At TV Brasil, executives hope to form partnerships with existing channels in the region, and they will travel to neighboring countries this spring to work out the details. Both they and Telesur executives say they will not be rivals, but rather partners with a common goal of showing the world through Latin American eyes.

In a boardroom here last week, a group of media executives watched videotape from TV Brasil’s first test broadcast, transmitted via satellite in January from the World Social Forum in Porto Alegre. The tape provided what they called a good preview of what the station might be like — a mix of newscasts and public television-style cultural programming and documentaries.

The test broadcast also helped convince the Brazilians that they can overcome one of the project’s biggest challenges: to be accepted abroad as a viable information exchange, not merely a vehicle for Brazilian propaganda. Bucci said the broadcast was well received by viewers in Argentina, Mexico and the United States.

“A project like this cannot be seen in South America as interference from a country that wants to have hegemony over other countries,” Brazilian President Luiz Inacio Lula da Silva said in a speech last month. Instead, he said, TV Brasil should be “an instrument that contributes to the unified integration we want to develop” in Latin America.

As with al-Jazeera — which is funded by the government of Qatar and has been criticized frequently by U.S. officials for what they call inflammatory or biased reporting — some analysts are raising questions about whether the new Latin American networks will be capable of providing independent and evenhanded news coverage. They wonder, for example, if Chavez’s fervent rhetoric will inevitably find its way onto the 24-hour network he is backing.

“Of course I have a fear of bias, because there’s a kind of activism involved” in the creation of Telesur, said Jaime Abello, director of the Foundation for New Ibero-American Journalism, an organization created by novelist Gabriel Garcia Marquez in Cartagena, Colombia. “We will have to wait to see if it will be independent and objective and not just pro-Chavez journalism.”

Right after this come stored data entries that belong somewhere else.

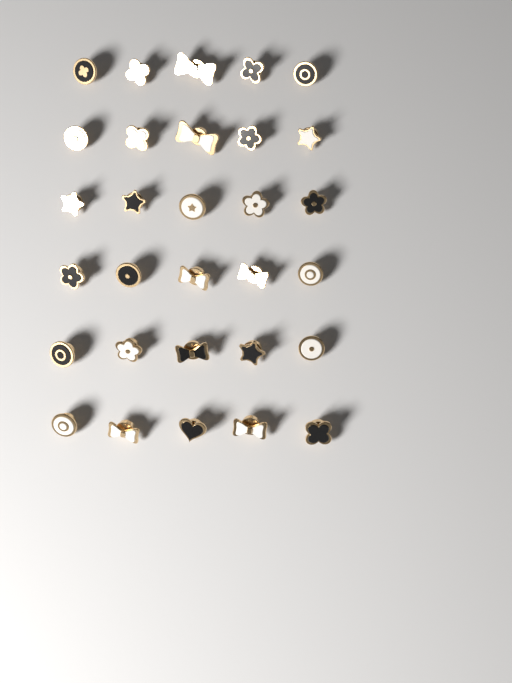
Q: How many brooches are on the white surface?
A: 30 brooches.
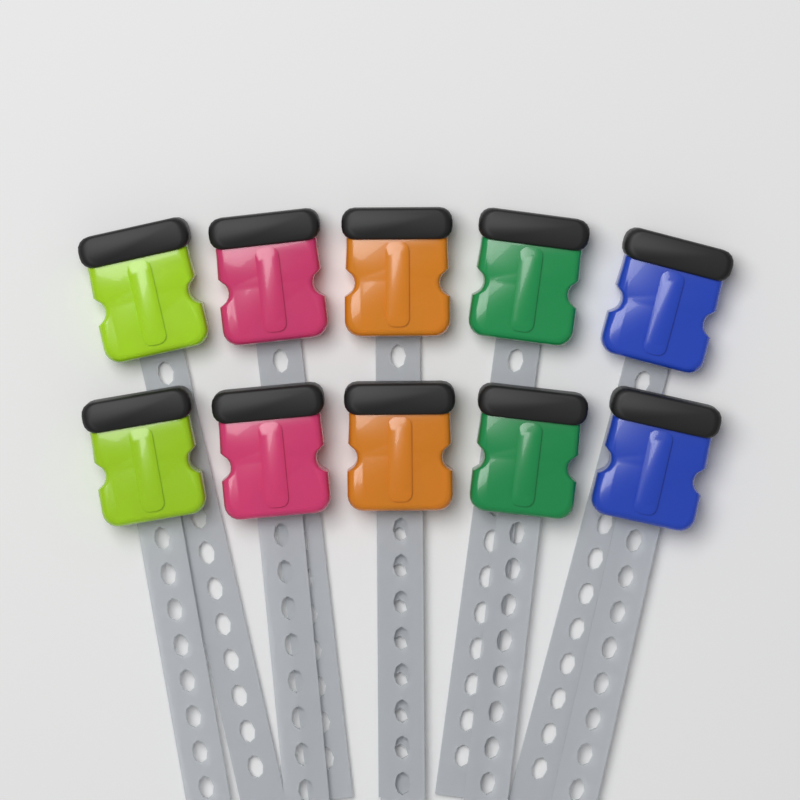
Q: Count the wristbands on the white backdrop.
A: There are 10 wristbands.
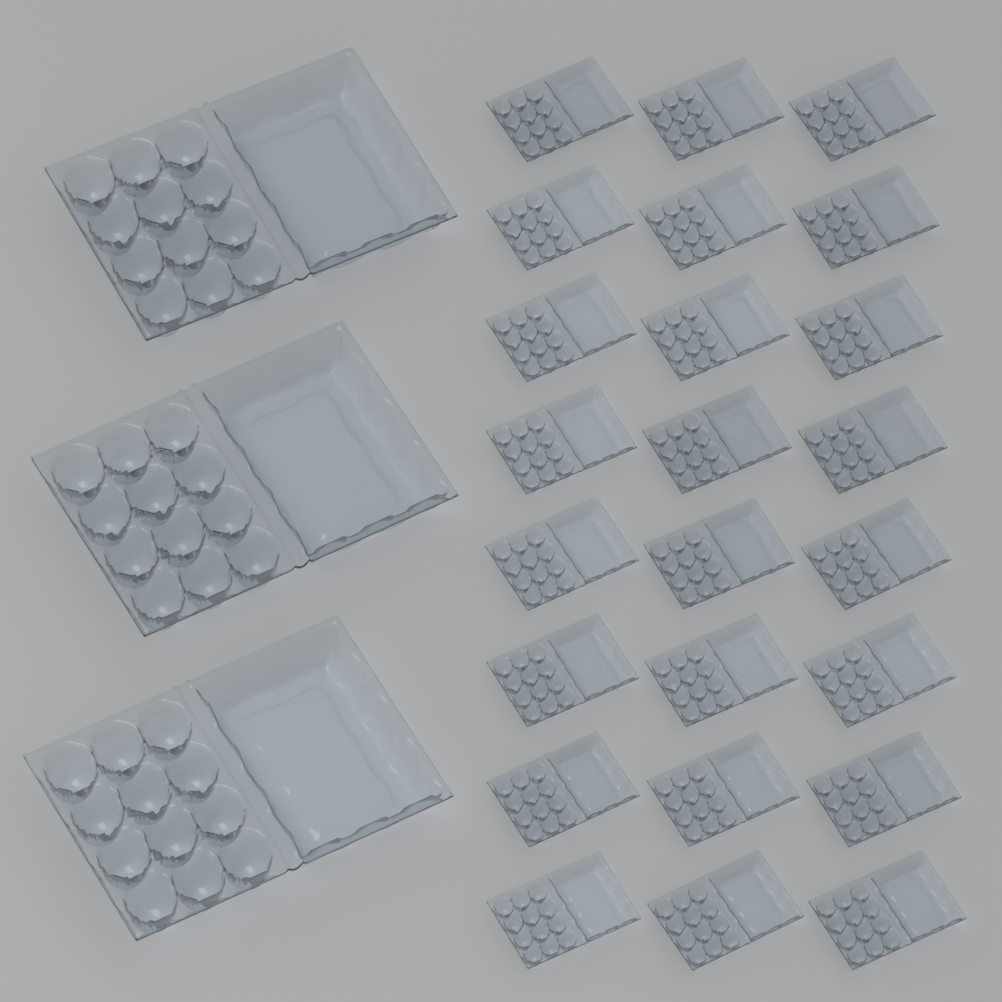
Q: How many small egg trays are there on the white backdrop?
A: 24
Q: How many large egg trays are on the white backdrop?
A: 3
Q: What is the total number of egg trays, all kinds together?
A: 27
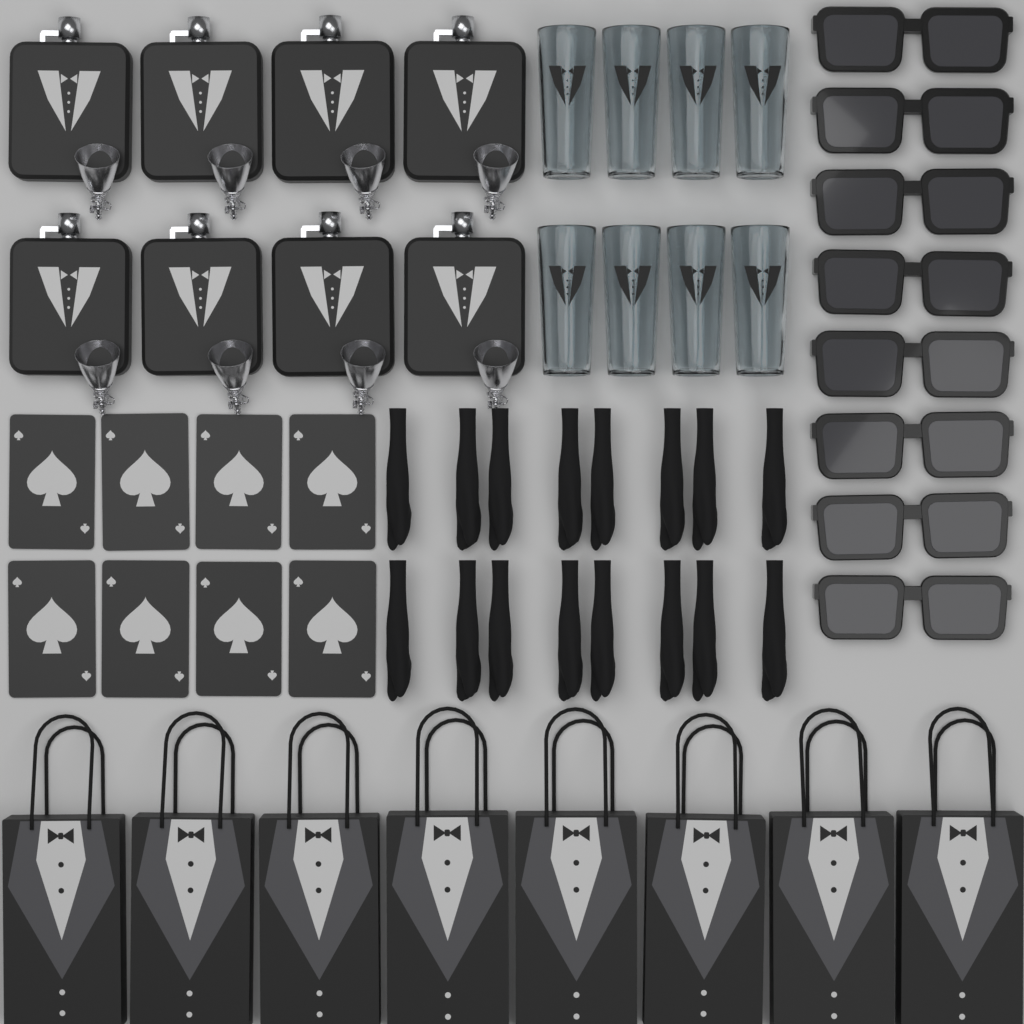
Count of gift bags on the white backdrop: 8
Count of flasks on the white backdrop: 8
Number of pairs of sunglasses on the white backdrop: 8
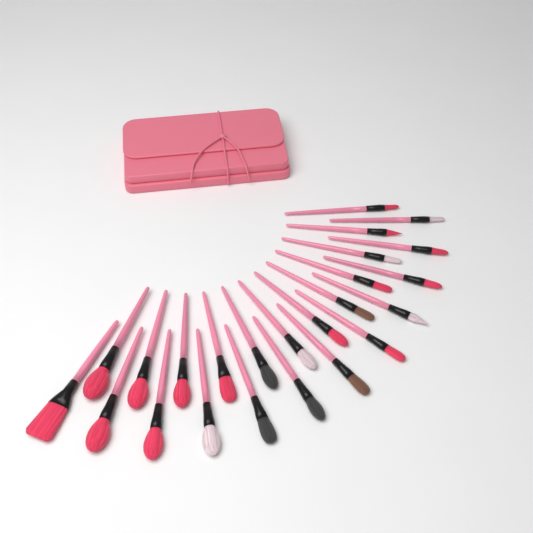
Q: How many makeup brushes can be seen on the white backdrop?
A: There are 24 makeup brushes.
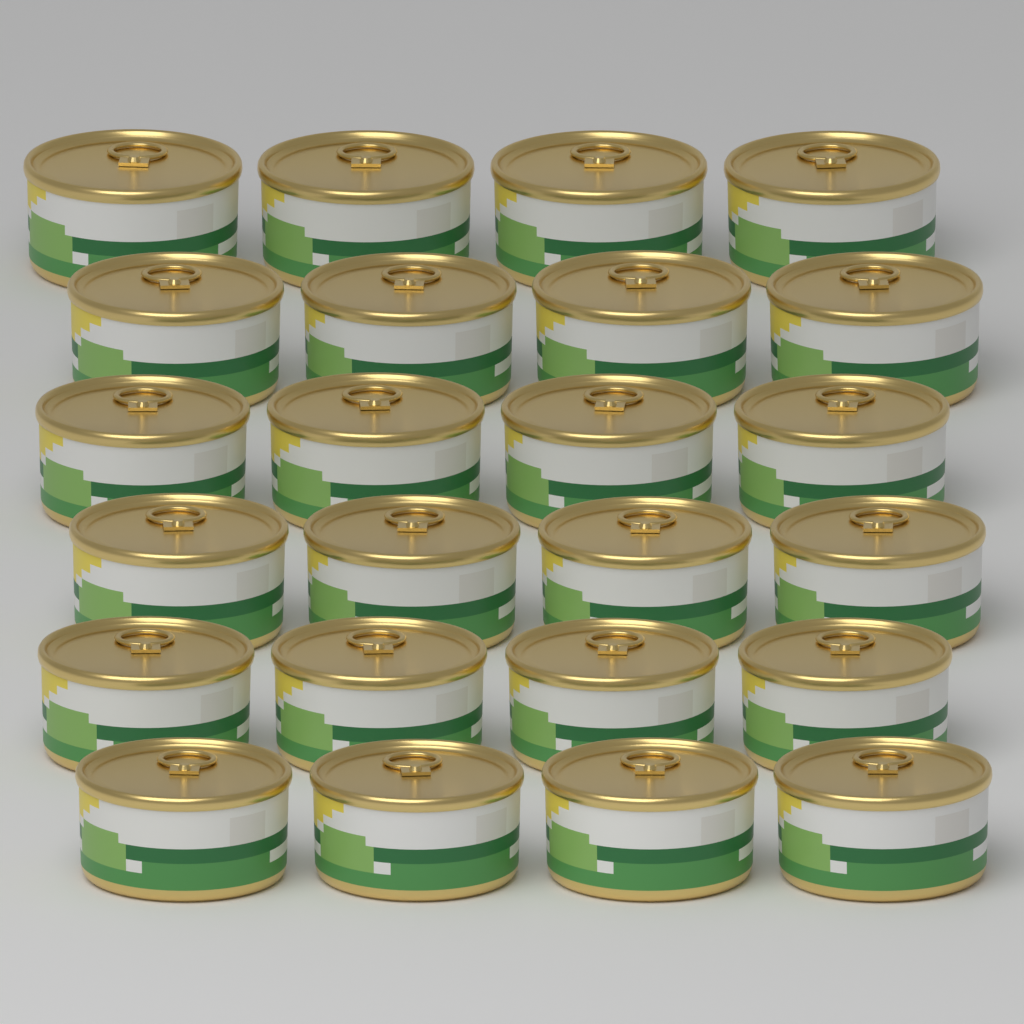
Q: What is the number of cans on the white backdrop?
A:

But Abello said the fact that well-regarded journalists are already involved in Telesur suggests that it is aiming for international legitimacy. Aharonian, a Uruguayan print journalist who has lived and worked in Venezuela for years, said bureaus and correspondents have been established in six major Latin American nations plus the United States.

To start, the network’s only permanent studio will be in Caracas. Last month, Argentine President Nestor Kirchner met with Chavez and pledged to provide and subsidize 20 percent of the network’s content. Tabare Vazquez, who was inaugurated as Uruguay’s president last week, has already agreed to provide 10 percent of the content, Aharonian said.

Whether these new channels succeed or flounder commercially, they are clearly a sign of the times. Abello and others said that during the trend toward privatization and free-market policies that characterized Latin American administrations in the 1990s, such state-backed TV projects would probably never have been proposed.

“The role of the state has grown, and so has its interest in the media,”

said Gabriel Mariotto, an Argentine communications official involved in the Telesur negotiations. “I don’t think it would have happened 10 years ago. We have the political network to create it now, and of course the technology has improved.”

But when Vazquez took power recently in Uruguay, most viewers in neighboring countries could catch only glimpses of the inauguration on channels that are owned by companies outside South America — and that are far more interested in events outside it, too.

“In South America, we know a lot about places like Chechnya,” said Aharonian, “but we don’t know our own neighbors.”